Paul Caponigro – ‘It is one thing to make a picture of what a person looks like, it’s another thing to make a portrait of who they are.’
IDEA: take a photo of someone doing what they love or their hobby.
Philippe Halsman – ‘The immortal photographers will be straightforward photographers, those who do not rely on tricks or special techniques.’
IDEA: do not take photos and edit it afterwards and do not do something in the photo that has tricks such as lens flare.
Robert Capa – ‘If your pictures aren’t good enough, you’re not close enough.’
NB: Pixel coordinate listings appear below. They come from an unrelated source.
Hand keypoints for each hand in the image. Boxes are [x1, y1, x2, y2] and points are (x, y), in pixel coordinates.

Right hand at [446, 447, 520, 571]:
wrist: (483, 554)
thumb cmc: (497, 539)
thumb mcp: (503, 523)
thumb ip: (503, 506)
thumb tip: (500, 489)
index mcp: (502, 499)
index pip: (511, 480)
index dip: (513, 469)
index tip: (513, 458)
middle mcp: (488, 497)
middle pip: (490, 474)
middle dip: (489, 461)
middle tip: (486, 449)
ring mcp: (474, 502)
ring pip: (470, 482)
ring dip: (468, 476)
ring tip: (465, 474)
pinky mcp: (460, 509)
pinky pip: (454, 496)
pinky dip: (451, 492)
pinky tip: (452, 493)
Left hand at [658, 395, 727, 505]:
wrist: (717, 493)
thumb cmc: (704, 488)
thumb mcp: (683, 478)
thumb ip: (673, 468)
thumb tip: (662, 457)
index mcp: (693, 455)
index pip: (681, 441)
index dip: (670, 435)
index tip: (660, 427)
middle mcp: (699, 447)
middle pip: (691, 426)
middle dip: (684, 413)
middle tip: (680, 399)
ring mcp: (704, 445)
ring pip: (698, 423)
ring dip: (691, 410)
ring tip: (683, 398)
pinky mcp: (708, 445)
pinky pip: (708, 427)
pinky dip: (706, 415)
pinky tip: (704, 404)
- Get close to the person physically
- Be close to the person on a friendship or relationship level
Robert Frank – ‘I have been frequently accused of deliberately twisting subject matter to my point of view. Above all, I know that life for a photographer cannot be a matter of indifference. Opinion often consists of a kind of criticism. But criticism can come out of love. It is important to see what is invisible reaction to others. Perhaps the look of hope or the look of sadness. Also it is always the instantaneous reaction to oneself that produces a photograph.’
IDEA: do something that you feel is good.
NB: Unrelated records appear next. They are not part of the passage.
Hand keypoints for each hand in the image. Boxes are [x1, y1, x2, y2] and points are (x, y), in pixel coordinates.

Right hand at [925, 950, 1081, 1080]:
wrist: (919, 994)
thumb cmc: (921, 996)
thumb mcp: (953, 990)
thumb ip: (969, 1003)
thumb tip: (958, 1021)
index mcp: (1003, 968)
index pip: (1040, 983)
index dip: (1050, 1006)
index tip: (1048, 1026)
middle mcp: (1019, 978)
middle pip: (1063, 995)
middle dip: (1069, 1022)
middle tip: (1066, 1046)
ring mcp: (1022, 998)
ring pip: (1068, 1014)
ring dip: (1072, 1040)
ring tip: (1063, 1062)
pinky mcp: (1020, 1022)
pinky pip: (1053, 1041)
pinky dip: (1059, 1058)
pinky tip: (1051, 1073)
Yousef Karsh – ‘Photography is, to me, more than a means of expression, more than my particular profession – it is a way of life. And if I were asked to choose one word which holds the key to my work I would select ‘light’ – for light is my language, and it is international, readily understood by any person of any race. It has been my good fortune to welcome before my camera many great men and woman who have made their mark on our generation and will find a place in history. I feel that my life’s work is to interpret the best of my ability, the inner strength, the true character, of these personalities, through the medium of photographic portraiture. I can think of no elation equal to that when something close to my ideal is achieved, through necessarily there must always be a spark of what I call ‘divine discontent’ – the constant striving for near-perfection. In this self-appointed task, which also carries, I believe, a great sense of responsibility, the medium of light is all important. It is the portraitist’s chief tool, and he can never learn enough about it. ‘
IDEA: Do something similar to his work with the portraits and lighting.